Exercise brief ::
Pick out every line of the data that contains the string "approximately", and copy each line in full. Matching is case-sensitive.

[Stored data]

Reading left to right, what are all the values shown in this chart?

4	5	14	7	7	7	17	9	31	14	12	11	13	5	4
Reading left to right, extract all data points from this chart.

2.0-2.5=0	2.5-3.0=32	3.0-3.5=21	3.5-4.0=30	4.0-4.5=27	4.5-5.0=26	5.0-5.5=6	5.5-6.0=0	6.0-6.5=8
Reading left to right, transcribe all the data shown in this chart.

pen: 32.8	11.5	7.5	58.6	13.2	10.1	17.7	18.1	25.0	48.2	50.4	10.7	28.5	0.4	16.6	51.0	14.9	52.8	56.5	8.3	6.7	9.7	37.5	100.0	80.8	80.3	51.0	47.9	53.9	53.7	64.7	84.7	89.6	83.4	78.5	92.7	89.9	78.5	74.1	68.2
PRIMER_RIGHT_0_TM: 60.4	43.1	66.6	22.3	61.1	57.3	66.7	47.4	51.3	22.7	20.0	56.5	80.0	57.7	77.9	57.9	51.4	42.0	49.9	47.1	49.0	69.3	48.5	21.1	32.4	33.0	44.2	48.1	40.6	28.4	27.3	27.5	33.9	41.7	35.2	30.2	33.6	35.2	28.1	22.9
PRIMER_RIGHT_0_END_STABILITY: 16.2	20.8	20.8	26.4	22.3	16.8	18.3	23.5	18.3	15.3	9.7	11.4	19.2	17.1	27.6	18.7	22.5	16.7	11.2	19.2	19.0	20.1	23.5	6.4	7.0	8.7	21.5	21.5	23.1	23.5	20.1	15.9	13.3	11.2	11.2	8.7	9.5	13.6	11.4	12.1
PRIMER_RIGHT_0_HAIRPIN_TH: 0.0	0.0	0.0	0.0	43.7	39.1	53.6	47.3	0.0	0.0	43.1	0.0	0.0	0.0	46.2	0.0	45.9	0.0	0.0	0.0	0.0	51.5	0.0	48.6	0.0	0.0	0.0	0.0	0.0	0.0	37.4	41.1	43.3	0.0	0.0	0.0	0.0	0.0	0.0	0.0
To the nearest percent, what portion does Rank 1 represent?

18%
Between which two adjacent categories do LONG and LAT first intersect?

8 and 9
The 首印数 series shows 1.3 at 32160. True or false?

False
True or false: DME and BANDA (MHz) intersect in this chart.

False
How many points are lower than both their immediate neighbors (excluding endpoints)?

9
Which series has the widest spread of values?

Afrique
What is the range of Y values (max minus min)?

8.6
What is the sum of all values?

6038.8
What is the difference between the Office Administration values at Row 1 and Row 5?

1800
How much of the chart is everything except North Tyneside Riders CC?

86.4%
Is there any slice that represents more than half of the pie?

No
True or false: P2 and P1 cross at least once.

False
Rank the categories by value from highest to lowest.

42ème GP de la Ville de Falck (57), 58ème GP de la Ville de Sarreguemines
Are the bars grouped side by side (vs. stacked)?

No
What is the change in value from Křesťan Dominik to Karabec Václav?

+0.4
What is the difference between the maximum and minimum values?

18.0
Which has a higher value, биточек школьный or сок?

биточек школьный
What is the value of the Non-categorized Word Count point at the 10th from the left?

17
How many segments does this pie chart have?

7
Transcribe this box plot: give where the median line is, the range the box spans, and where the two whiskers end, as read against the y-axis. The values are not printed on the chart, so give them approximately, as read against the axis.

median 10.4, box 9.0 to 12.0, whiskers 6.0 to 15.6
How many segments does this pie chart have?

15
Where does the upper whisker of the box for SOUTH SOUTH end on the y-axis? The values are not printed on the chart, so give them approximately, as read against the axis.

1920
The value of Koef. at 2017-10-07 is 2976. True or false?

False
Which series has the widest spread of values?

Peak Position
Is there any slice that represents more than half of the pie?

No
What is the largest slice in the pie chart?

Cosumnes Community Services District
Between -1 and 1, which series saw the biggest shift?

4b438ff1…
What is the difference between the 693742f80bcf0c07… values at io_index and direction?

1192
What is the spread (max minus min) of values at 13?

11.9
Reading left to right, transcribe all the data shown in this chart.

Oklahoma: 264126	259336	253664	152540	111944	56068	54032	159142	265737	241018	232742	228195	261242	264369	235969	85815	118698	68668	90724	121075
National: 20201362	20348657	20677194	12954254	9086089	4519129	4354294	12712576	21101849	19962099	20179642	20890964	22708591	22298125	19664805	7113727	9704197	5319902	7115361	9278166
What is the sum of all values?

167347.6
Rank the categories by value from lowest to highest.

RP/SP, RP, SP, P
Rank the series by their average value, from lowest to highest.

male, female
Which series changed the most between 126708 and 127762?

[/Stored data]

Answer for the task ::
Transcribe this box plot: give where the median line is, the range the box spans, and where the two whiskers end, as read against the y-axis. The values are not printed on the chart, so give them approximately, as read against the axis.
Where does the upper whisker of the box for SOUTH SOUTH end on the y-axis? The values are not printed on the chart, so give them approximately, as read against the axis.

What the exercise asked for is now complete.